### HOW TO COMPLETE THIS TASK
Restate all of the data below word for word.

[Data items]

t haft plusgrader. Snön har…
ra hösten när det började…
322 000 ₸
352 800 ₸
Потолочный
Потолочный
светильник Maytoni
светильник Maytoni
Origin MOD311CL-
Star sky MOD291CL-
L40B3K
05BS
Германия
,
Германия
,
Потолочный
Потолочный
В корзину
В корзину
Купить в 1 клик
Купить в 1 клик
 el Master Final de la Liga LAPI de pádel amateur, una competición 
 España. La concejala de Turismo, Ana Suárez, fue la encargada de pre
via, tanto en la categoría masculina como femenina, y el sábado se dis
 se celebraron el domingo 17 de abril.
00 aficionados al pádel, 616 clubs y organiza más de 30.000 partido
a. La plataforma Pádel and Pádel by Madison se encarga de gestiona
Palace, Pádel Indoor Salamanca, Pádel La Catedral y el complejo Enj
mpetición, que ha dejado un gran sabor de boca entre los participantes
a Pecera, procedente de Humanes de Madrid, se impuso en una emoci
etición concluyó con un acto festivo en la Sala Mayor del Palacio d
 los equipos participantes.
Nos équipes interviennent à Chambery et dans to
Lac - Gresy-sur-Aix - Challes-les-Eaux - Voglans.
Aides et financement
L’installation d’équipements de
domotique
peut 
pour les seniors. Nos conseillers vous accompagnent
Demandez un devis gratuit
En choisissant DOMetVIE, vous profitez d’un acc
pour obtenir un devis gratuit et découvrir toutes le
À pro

### TASK ANSWER
t haft plusgrader. Snön har…
ra hösten när det började…
322 000 ₸
352 800 ₸
Потолочный
Потолочный
светильник Maytoni
светильник Maytoni
Origin MOD311CL-
Star sky MOD291CL-
L40B3K
05BS
Германия
,
Германия
,
Потолочный
Потолочный
В корзину
В корзину
Купить в 1 клик
Купить в 1 клик
 el Master Final de la Liga LAPI de pádel amateur, una competición 
 España. La concejala de Turismo, Ana Suárez, fue la encargada de pre
via, tanto en la categoría masculina como femenina, y el sábado se dis
 se celebraron el domingo 17 de abril.
00 aficionados al pádel, 616 clubs y organiza más de 30.000 partido
a. La plataforma Pádel and Pádel by Madison se encarga de gestiona
Palace, Pádel Indoor Salamanca, Pádel La Catedral y el complejo Enj
mpetición, que ha dejado un gran sabor de boca entre los participantes
a Pecera, procedente de Humanes de Madrid, se impuso en una emoci
etición concluyó con un acto festivo en la Sala Mayor del Palacio d
 los equipos participantes.
Nos équipes interviennent à Chambery et dans to
Lac - Gresy-sur-Aix - Challes-les-Eaux - Voglans.
Aides et financement
L’installation d’équipements de
domotique
peut 
pour les seniors. Nos conseillers vous accompagnent
Demandez un devis gratuit
En choisissant DOMetVIE, vous profitez d’un acc
pour obtenir un devis gratuit et découvrir toutes le
À pro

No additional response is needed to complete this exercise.